[Dataset entries]
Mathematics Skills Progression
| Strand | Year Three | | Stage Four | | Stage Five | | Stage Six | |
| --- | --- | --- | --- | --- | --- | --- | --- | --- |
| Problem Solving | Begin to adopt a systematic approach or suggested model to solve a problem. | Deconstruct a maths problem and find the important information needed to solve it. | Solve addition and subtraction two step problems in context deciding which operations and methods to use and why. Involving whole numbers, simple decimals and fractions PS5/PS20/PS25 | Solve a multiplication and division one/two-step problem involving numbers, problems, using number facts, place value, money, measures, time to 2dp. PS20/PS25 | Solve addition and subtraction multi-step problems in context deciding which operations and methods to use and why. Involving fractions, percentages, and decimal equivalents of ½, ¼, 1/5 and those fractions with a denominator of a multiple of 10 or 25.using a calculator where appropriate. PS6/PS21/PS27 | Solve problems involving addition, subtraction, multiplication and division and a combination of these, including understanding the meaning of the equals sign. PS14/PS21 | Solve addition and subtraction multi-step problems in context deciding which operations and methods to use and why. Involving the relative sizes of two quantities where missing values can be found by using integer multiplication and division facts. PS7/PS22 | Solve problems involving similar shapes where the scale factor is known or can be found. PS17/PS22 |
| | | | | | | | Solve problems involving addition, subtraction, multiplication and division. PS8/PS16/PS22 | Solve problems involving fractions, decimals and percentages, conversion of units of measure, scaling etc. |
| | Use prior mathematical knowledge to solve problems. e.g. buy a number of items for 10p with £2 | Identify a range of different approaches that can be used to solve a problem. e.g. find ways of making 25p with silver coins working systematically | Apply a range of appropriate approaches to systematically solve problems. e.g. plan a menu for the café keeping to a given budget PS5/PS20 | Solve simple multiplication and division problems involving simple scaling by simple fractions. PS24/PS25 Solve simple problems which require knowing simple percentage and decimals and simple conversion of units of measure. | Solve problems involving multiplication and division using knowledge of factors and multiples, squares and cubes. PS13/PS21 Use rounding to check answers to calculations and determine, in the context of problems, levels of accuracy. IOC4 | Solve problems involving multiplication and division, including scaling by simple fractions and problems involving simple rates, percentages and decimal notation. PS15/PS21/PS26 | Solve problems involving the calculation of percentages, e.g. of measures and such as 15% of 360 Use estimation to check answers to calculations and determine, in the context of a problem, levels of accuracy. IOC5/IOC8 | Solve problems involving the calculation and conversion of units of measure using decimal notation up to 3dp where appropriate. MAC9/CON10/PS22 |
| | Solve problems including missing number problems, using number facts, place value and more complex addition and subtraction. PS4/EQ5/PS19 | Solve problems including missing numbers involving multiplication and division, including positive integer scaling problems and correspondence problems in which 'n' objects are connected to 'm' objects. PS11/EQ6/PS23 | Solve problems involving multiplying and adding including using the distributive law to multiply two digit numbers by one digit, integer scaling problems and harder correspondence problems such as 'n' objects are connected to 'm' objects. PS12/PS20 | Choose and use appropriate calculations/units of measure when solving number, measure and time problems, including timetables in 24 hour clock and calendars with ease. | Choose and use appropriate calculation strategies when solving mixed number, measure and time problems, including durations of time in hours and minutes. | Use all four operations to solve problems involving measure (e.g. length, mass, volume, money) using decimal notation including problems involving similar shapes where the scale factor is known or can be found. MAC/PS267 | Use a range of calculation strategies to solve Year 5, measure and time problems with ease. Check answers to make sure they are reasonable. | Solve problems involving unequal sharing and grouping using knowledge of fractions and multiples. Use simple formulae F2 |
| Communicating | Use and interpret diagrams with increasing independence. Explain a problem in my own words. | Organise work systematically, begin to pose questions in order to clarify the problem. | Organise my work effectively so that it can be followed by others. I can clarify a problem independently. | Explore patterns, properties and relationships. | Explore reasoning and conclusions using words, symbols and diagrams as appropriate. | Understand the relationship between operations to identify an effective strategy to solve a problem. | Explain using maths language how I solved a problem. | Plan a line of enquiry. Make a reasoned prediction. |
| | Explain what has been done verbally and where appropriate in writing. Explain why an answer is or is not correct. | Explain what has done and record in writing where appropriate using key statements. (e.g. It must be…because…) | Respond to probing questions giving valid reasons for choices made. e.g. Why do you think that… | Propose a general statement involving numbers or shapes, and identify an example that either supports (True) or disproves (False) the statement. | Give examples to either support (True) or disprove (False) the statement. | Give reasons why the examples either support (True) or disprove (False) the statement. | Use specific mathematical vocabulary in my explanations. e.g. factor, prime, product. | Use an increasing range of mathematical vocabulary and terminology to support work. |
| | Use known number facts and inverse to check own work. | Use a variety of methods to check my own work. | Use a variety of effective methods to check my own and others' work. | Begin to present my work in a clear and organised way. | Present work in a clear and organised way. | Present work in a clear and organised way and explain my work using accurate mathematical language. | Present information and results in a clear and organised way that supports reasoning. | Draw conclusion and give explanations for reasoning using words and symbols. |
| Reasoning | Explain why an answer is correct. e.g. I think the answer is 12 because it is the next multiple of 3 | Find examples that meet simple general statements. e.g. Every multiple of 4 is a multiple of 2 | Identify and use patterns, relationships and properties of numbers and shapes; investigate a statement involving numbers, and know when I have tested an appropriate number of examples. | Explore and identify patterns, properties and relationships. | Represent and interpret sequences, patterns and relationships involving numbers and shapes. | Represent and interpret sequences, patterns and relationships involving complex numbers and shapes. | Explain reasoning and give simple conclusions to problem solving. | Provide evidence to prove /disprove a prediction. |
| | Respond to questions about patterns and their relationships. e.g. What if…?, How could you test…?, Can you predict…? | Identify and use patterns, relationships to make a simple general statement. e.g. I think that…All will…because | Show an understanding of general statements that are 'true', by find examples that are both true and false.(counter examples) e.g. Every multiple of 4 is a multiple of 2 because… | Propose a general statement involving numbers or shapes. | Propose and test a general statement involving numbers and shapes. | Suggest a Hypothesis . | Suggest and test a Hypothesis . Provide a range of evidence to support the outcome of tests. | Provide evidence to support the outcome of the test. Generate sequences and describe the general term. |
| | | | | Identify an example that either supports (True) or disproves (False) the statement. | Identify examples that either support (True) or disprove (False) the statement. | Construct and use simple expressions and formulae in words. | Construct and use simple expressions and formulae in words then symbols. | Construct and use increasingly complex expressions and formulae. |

*Try it:* Among the records above, a stretch begins at the line containing "Stage Six | |" and ends at the line containing "scaling etc. |". Restate that stretch word for word, and nothing else.

*Expected output:*
| Strand | Year Three | | Stage Four | | Stage Five | | Stage Six | |
| --- | --- | --- | --- | --- | --- | --- | --- | --- |
| Problem Solving | Begin to adopt a systematic approach or suggested model to solve a problem. | Deconstruct a maths problem and find the important information needed to solve it. | Solve addition and subtraction two step problems in context deciding which operations and methods to use and why. Involving whole numbers, simple decimals and fractions PS5/PS20/PS25 | Solve a multiplication and division one/two-step problem involving numbers, problems, using number facts, place value, money, measures, time to 2dp. PS20/PS25 | Solve addition and subtraction multi-step problems in context deciding which operations and methods to use and why. Involving fractions, percentages, and decimal equivalents of ½, ¼, 1/5 and those fractions with a denominator of a multiple of 10 or 25.using a calculator where appropriate. PS6/PS21/PS27 | Solve problems involving addition, subtraction, multiplication and division and a combination of these, including understanding the meaning of the equals sign. PS14/PS21 | Solve addition and subtraction multi-step problems in context deciding which operations and methods to use and why. Involving the relative sizes of two quantities where missing values can be found by using integer multiplication and division facts. PS7/PS22 | Solve problems involving similar shapes where the scale factor is known or can be found. PS17/PS22 |
| | | | | | | | Solve problems involving addition, subtraction, multiplication and division. PS8/PS16/PS22 | Solve problems involving fractions, decimals and percentages, conversion of units of measure, scaling etc. |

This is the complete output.